[Source extract]
Osteogenic differentiation assay
BMSCs in different groups were cultured in six-well plates containing osteogenic differentiation medium (Cyagen, Suzhou, China). Media were changed every 3 days for 3 weeks. After rinsing, cells were fixed with 4% paraformaldehyde. Mineralized nodules were observed by staining with a 1% alizarin red solution (Cyagen, Suzhou, China) following manufacturer instructions . ALP staining was used to investigate the osteogenesis of BMSCs after induction . Staining images were recorded under an inverted microscope, and ImageJ was used to analyze the results.
Hematoxylin and eosin staining
Paraformaldehyde (Beyotime Biotechnology, China) was used to fix tibiae from different rats for a week. The fixed samples were washed three times to remove excess paraformaldehyde; then, the tibiae were embedded in paraffin and cut into 5-μm sections. The sections were deparaffinized in xylene and rehydrated through a graded series of ethanol. Hematoxylin and eosin (HE, Solarbio, China) staining was performed according to manufacturer instructions. Microscopy was used to observe the morphology of cancellous bone in the tibia. We used the left hind leg of rats for HE staining, and all the groups tested on the same side.
Transfection of miRNA mimics and inhibitor
According to manufacturer instructions, miR-186 mimics and inhibitors and negative control (50 nM) were purchase from Sangon Biotech and transfected into BMSCs using Lipofectamine™ 2000 Transfection Reagent (Thermo Fisher, USA). Target gene expressions were evaluated using RT-PCR; luciferase intensity was measured using a Dual-Luciferase Reporter Assay System 48 h post-transfection. qPCR was used to evaluate the transfection efficiency of miR-186 mimics and inhibitor. The negative control of miR-186 mimics was sense UUCUCCGAACGUGUCACGUTT, antisense ACGUGACACGUU CGG AGA ATT. The negative control of miR-186 inhibitor was CAGUACUUUUGUGUAGUACAA.

[Records provided]

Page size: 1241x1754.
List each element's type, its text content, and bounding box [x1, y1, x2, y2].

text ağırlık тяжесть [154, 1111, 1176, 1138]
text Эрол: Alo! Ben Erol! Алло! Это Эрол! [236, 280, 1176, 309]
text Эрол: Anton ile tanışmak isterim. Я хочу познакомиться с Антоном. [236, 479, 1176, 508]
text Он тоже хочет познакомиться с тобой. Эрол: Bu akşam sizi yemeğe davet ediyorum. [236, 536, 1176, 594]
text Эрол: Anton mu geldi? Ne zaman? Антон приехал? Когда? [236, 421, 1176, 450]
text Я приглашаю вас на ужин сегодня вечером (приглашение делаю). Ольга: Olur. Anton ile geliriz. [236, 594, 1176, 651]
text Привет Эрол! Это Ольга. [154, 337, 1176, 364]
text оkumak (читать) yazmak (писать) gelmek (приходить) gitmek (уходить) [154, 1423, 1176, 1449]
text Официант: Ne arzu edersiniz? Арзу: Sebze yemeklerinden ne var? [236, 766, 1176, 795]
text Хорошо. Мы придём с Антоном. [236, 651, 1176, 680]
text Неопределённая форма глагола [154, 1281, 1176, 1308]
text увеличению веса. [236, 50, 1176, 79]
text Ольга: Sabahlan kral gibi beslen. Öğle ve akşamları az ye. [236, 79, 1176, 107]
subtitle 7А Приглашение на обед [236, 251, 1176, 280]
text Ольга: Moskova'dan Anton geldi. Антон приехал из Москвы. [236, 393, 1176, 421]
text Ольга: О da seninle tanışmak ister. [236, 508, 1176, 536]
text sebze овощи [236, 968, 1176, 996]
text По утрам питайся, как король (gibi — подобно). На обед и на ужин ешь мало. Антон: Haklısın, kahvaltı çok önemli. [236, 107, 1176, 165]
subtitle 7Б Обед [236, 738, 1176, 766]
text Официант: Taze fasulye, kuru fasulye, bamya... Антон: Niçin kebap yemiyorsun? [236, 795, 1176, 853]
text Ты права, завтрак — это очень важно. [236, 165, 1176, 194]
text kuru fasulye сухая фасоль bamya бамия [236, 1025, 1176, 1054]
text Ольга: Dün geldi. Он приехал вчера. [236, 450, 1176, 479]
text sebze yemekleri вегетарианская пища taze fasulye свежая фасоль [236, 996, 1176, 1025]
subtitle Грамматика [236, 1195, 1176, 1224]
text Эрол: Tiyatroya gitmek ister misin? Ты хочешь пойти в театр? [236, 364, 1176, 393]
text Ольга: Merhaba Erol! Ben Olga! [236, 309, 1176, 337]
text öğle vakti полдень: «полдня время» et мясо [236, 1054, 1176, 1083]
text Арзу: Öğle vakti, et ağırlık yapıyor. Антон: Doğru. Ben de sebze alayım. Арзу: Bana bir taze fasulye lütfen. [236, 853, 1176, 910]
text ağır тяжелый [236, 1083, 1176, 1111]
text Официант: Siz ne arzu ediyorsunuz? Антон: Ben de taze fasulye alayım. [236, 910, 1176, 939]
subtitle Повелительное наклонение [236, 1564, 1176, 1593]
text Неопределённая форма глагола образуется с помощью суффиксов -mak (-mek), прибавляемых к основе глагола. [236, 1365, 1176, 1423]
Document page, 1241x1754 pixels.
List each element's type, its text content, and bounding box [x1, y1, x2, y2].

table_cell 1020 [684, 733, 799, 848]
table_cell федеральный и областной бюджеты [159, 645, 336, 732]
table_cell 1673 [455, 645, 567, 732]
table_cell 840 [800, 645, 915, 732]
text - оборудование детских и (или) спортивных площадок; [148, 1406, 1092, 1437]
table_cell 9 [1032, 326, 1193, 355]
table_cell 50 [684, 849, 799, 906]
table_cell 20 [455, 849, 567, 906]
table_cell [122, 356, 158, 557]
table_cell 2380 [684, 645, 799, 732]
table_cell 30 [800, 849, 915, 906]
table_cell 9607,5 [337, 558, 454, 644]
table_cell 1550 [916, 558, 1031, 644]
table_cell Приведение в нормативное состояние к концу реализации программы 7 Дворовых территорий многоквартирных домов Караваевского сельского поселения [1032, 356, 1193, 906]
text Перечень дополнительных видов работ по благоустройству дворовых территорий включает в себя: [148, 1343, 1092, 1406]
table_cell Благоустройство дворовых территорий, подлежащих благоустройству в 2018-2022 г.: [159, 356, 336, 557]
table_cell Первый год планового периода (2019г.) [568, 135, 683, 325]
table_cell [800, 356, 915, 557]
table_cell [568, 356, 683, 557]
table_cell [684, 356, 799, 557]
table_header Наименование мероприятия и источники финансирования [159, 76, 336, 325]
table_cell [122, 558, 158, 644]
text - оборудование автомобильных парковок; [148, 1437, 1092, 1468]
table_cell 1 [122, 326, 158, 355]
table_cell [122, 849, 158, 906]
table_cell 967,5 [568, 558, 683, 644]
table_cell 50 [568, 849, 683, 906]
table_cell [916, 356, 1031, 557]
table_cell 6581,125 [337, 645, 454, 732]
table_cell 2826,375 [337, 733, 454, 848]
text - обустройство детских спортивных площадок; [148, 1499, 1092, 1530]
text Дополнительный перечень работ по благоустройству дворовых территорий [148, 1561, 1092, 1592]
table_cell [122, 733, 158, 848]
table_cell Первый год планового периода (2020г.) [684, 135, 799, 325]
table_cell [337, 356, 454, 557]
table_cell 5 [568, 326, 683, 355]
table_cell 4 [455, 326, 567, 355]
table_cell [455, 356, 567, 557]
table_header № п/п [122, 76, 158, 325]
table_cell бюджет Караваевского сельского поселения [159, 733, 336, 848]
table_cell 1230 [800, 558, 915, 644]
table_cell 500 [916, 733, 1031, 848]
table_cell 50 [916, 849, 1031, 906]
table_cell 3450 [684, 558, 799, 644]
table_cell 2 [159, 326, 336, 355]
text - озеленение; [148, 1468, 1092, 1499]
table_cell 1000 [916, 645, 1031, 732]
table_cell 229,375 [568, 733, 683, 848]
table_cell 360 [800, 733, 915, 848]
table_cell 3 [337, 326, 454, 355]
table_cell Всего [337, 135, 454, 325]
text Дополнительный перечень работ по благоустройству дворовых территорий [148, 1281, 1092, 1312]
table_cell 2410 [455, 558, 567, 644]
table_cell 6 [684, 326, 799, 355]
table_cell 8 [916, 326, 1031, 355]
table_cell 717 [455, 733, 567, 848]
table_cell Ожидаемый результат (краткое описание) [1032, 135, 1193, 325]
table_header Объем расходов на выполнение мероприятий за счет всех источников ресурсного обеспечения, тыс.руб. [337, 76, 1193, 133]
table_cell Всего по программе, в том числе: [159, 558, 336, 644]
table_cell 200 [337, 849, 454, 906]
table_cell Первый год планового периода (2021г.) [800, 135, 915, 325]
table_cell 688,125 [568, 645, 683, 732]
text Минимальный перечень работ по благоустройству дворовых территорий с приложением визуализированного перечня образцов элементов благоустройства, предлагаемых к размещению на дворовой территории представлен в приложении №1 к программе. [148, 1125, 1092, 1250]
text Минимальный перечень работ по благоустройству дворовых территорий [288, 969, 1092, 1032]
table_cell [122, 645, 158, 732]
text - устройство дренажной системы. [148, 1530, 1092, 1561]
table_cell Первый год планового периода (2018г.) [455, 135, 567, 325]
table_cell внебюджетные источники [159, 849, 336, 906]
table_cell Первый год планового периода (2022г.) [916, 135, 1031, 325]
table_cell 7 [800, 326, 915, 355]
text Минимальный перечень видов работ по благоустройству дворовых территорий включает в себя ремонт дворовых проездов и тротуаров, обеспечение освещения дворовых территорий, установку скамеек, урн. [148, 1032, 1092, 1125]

[Task description] Please transcribe the lab methods text between "Transfection of miRNA" and "inhibitor was CAGUACUUUUGUGUAGUACAA.", inclusive.

[Result for this exercise]
Transfection of miRNA mimics and inhibitor
According to manufacturer instructions, miR-186 mimics and inhibitors and negative control (50 nM) were purchase from Sangon Biotech and transfected into BMSCs using Lipofectamine™ 2000 Transfection Reagent (Thermo Fisher, USA). Target gene expressions were evaluated using RT-PCR; luciferase intensity was measured using a Dual-Luciferase Reporter Assay System 48 h post-transfection. qPCR was used to evaluate the transfection efficiency of miR-186 mimics and inhibitor. The negative control of miR-186 mimics was sense UUCUCCGAACGUGUCACGUTT, antisense ACGUGACACGUU CGG AGA ATT. The negative control of miR-186 inhibitor was CAGUACUUUUGUGUAGUACAA.